The expression send to Coventry means giving the silent treatment to someone; for example, when Mr. Grainger says (in the “Forward Mr. Grainger” episode of Are You Being Served?) “You're not sending me to Coventry, are you?” and gets no reply from his coworkers.
As suggested in Hellion's comment, silent treatment (“A form of social sanction that consists of ignoring a particular individual, neither speaking to that person nor responding to his or her words”) is worthy of notice. Wiktionary shows the following example:
Finally we gave him the silent treatment, and for weeks before he died we neither spoke to him nor did he speak to us. – 1917, Jack London, “That Dead Men Rise Up Never”
Well, ignore is just that word, isn't it?
Joe was talking about this, that, and the other, but Jane just ignored him.

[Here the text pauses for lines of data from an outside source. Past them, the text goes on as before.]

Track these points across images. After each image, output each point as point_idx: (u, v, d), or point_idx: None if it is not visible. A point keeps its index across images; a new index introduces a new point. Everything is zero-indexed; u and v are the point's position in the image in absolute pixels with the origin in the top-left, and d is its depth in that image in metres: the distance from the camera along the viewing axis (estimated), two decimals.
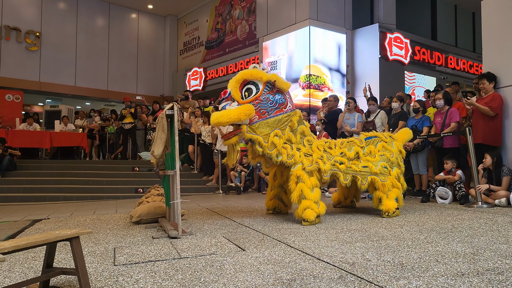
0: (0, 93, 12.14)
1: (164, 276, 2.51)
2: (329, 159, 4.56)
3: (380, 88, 10.94)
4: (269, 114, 4.38)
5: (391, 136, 5.12)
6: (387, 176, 4.71)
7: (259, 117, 4.34)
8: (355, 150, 4.76)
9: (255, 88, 4.39)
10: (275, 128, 4.40)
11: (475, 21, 16.37)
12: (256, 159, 4.77)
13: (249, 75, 4.41)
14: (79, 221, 5.09)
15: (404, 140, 5.23)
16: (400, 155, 4.99)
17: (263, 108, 4.37)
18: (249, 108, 4.27)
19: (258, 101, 4.35)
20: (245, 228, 4.15)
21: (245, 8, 15.01)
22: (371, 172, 4.67)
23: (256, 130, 4.34)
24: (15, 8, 15.06)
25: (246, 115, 4.23)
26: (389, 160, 4.81)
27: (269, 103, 4.39)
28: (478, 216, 4.53)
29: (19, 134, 10.55)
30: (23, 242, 2.05)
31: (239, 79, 4.40)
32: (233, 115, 4.18)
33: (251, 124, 4.33)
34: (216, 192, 8.88)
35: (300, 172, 4.28)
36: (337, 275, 2.42)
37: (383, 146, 4.89)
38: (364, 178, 4.64)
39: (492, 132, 5.84)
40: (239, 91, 4.38)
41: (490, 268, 2.48)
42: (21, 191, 8.39)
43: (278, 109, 4.43)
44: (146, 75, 18.37)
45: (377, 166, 4.70)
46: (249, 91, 4.39)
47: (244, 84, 4.42)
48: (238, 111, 4.20)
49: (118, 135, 12.18)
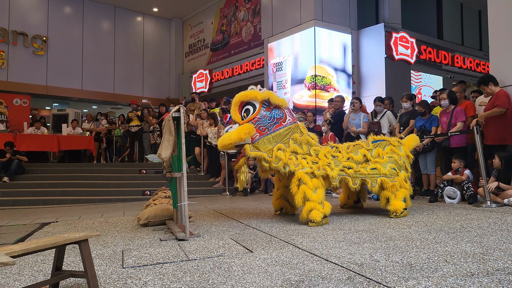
0: (8, 98, 12.26)
1: (172, 278, 2.51)
2: (337, 165, 4.58)
3: (386, 88, 10.90)
4: (269, 130, 4.47)
5: (399, 141, 5.10)
6: (395, 176, 4.70)
7: (260, 134, 4.44)
8: (361, 153, 4.75)
9: (252, 108, 4.52)
10: (278, 142, 4.47)
11: (481, 19, 16.26)
12: (266, 173, 4.87)
13: (244, 97, 4.55)
14: (87, 224, 5.12)
15: (411, 146, 5.20)
16: (407, 159, 4.97)
17: (262, 125, 4.47)
18: (248, 126, 4.39)
19: (257, 119, 4.47)
20: (252, 229, 4.15)
21: (250, 10, 15.04)
22: (380, 174, 4.66)
23: (260, 147, 4.43)
24: (22, 13, 15.21)
25: (246, 134, 4.35)
26: (397, 162, 4.80)
27: (268, 120, 4.49)
28: (487, 216, 4.49)
29: (27, 138, 10.63)
30: (33, 246, 2.06)
31: (236, 102, 4.56)
32: (233, 136, 4.33)
33: (253, 142, 4.42)
34: (223, 194, 8.89)
35: (301, 174, 4.29)
36: (345, 276, 2.41)
37: (391, 149, 4.88)
38: (374, 181, 4.64)
39: (502, 130, 5.75)
40: (238, 113, 4.53)
41: (500, 268, 2.46)
42: (29, 194, 8.46)
43: (277, 123, 4.52)
44: (152, 77, 18.47)
45: (385, 168, 4.68)
46: (247, 111, 4.53)
47: (243, 106, 4.56)
48: (237, 131, 4.35)
49: (125, 138, 12.25)
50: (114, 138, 12.93)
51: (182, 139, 3.81)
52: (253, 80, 13.66)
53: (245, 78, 14.65)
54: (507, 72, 6.06)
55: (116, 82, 17.38)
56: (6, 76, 14.66)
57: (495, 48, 6.35)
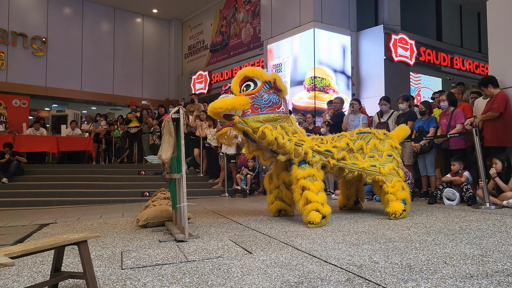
0: (7, 98, 12.26)
1: (172, 280, 2.51)
2: (319, 147, 4.61)
3: (386, 90, 10.91)
4: (261, 110, 4.47)
5: (386, 133, 5.09)
6: (393, 177, 4.71)
7: (251, 111, 4.44)
8: (344, 142, 4.78)
9: (253, 85, 4.53)
10: (265, 124, 4.49)
11: (481, 21, 16.30)
12: (252, 153, 4.89)
13: (250, 72, 4.56)
14: (86, 225, 5.12)
15: (400, 137, 5.18)
16: (395, 150, 4.97)
17: (257, 103, 4.47)
18: (245, 99, 4.40)
19: (254, 97, 4.46)
20: (251, 231, 4.15)
21: (249, 11, 15.05)
22: (379, 173, 4.70)
23: (247, 123, 4.43)
24: (22, 14, 15.21)
25: (241, 105, 4.37)
26: (397, 161, 4.82)
27: (264, 101, 4.49)
28: (486, 218, 4.49)
29: (26, 139, 10.62)
30: (32, 247, 2.06)
31: (241, 74, 4.56)
32: (228, 102, 4.34)
33: (243, 116, 4.43)
34: (222, 195, 8.89)
35: (303, 182, 4.30)
36: (344, 278, 2.41)
37: (375, 145, 4.88)
38: (370, 175, 4.70)
39: (501, 132, 5.77)
40: (238, 86, 4.52)
41: (499, 269, 2.46)
42: (28, 195, 8.45)
43: (271, 107, 4.51)
44: (151, 79, 18.47)
45: (384, 167, 4.71)
46: (247, 87, 4.53)
47: (245, 81, 4.56)
48: (233, 100, 4.36)
49: (124, 139, 12.25)
50: (113, 139, 12.92)
51: (182, 140, 3.81)
52: None
53: None
54: (506, 74, 6.06)
55: (115, 83, 17.37)
56: (6, 77, 14.65)
57: (494, 50, 6.36)
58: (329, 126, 7.83)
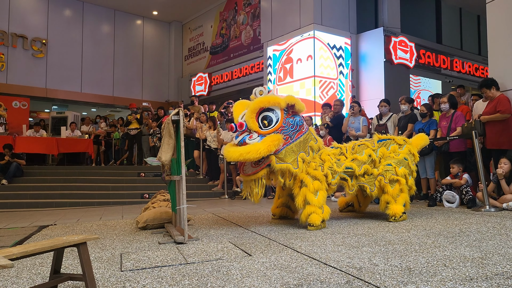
0: (7, 100, 12.27)
1: (171, 282, 2.51)
2: (339, 166, 4.49)
3: (385, 92, 10.91)
4: (291, 138, 4.15)
5: (405, 139, 5.09)
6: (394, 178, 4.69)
7: (283, 144, 4.07)
8: (366, 154, 4.69)
9: (273, 115, 4.10)
10: (300, 151, 4.23)
11: (480, 24, 16.32)
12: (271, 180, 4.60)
13: (266, 103, 4.09)
14: (85, 227, 5.11)
15: (419, 145, 5.17)
16: (411, 156, 4.93)
17: (286, 133, 4.14)
18: (278, 138, 4.01)
19: (282, 128, 4.10)
20: (251, 233, 4.15)
21: (249, 13, 15.08)
22: (395, 173, 4.65)
23: (284, 158, 4.08)
24: (22, 16, 15.23)
25: (276, 146, 3.95)
26: (399, 161, 4.80)
27: (291, 128, 4.15)
28: (486, 220, 4.49)
29: (26, 140, 10.62)
30: (31, 248, 2.06)
31: (254, 108, 4.07)
32: (263, 149, 3.87)
33: (276, 153, 4.03)
34: (222, 197, 8.88)
35: (303, 176, 4.24)
36: (344, 280, 2.40)
37: (394, 150, 4.85)
38: (372, 185, 4.65)
39: (504, 135, 5.74)
40: (256, 121, 4.08)
41: (499, 272, 2.46)
42: (28, 197, 8.44)
43: (299, 131, 4.23)
44: (151, 81, 18.48)
45: (399, 168, 4.68)
46: (267, 118, 4.10)
47: (260, 112, 4.12)
48: (267, 144, 3.91)
49: (124, 141, 12.24)
50: (113, 141, 12.92)
51: (181, 142, 3.81)
52: (253, 83, 13.67)
53: (244, 82, 14.68)
54: (506, 77, 6.07)
55: (115, 85, 17.38)
56: (6, 79, 14.65)
57: (494, 52, 6.37)
58: (328, 128, 7.83)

I think to blank would fit the bill quite well too, although I like snub.
3 British informal deliberately ignore (someone):
I just blanked them and walked out
There's a somewhat old-fashioned usage of the word "cut" that means to ignore someone deliberately in a social situation.
For example, see the last section (heading: The "Cut Direct") of this page from an etiquette manual.
Depending on the context, dismiss works well.
During the team selection, John was routinely dismissed by the two teams' captains.
Also passed-over (in the same context).
Shine [someone] on as in:
I've been trying all day to talk to him about the money but he just keeps shining me on.
Sent to Coventry :) Not one word but a good one.